## EXCERPTED RECORDS
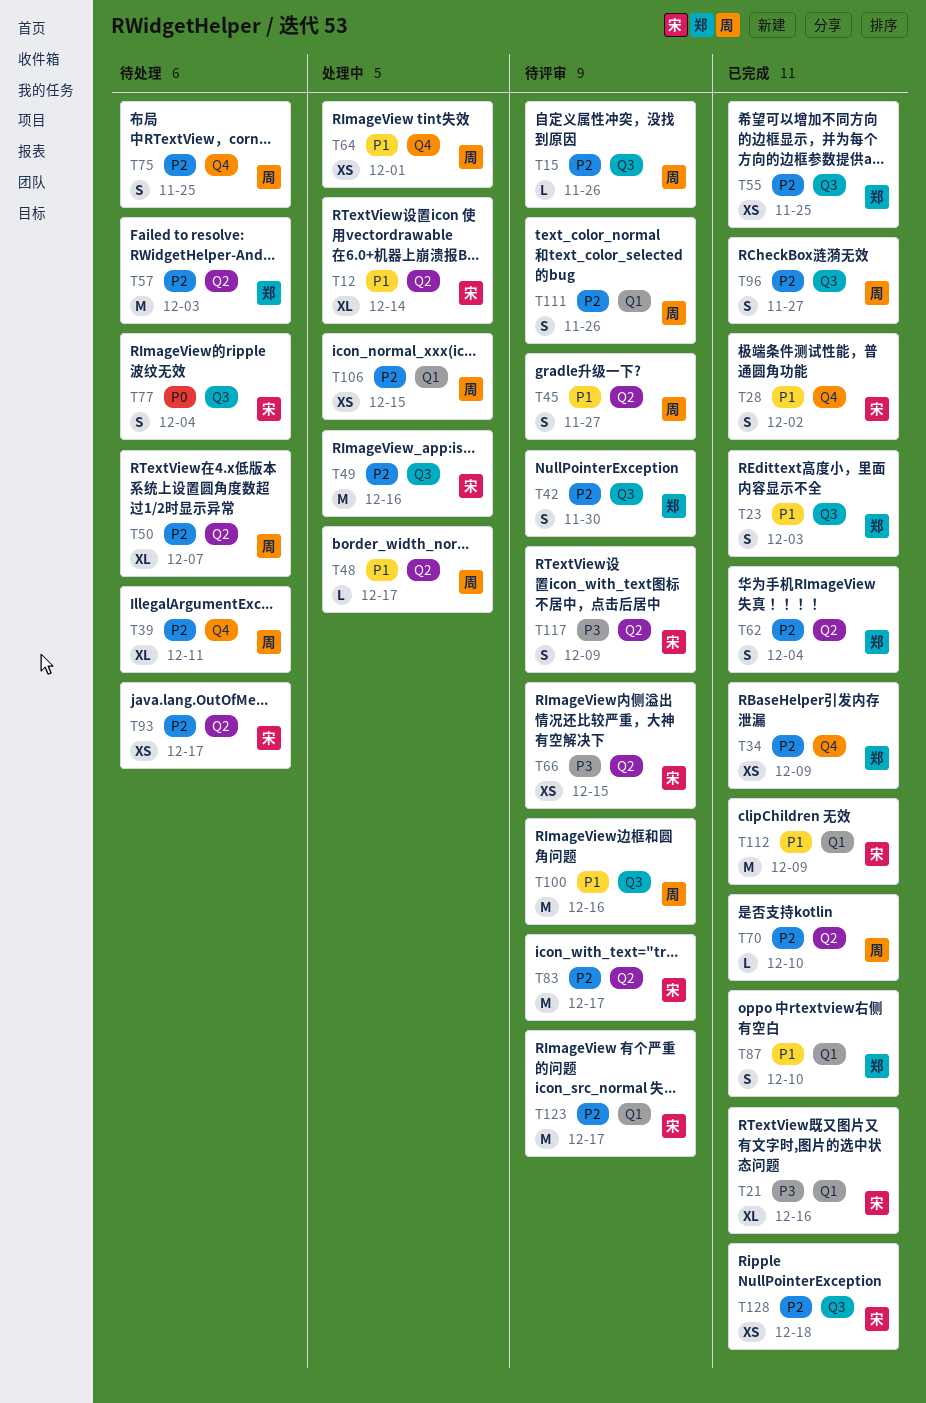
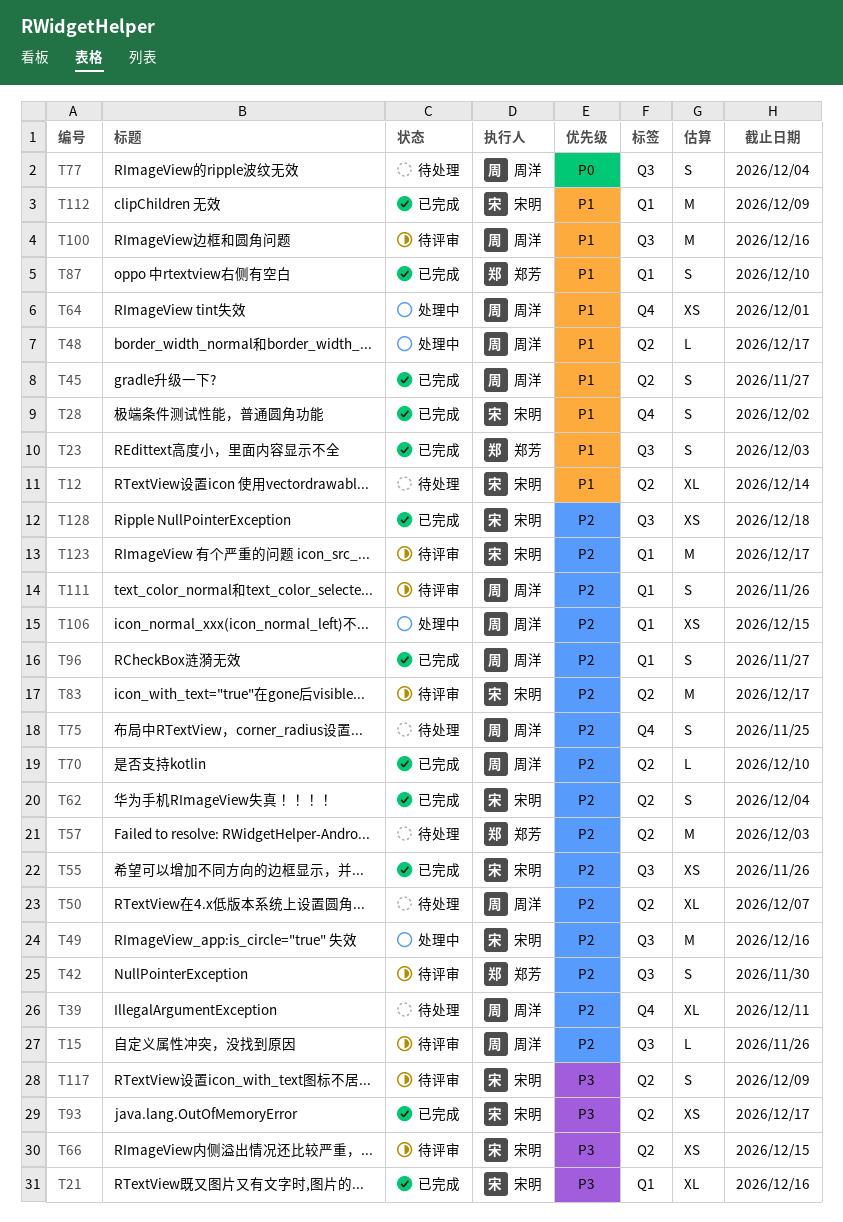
T12, status: 处理中 -> 待处理
T34: present -> none
T45, status: 待评审 -> 已完成
T55, owner: 郑芳 -> 宋明
T55, due: Nov 25 -> Nov 26
T62, owner: 郑芳 -> 宋明
T77, owner: 宋明 -> 周洋
T93, status: 待处理 -> 已完成
T93, priority: P2 -> P3
T96, label: Q3 -> Q1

## WHAT IS BEING ASKED
Word-for-word repeat, images excluded: return all the data.

## RESULT
T12, status: 处理中 -> 待处理
T34: present -> none
T45, status: 待评审 -> 已完成
T55, owner: 郑芳 -> 宋明
T55, due: Nov 25 -> Nov 26
T62, owner: 郑芳 -> 宋明
T77, owner: 宋明 -> 周洋
T93, status: 待处理 -> 已完成
T93, priority: P2 -> P3
T96, label: Q3 -> Q1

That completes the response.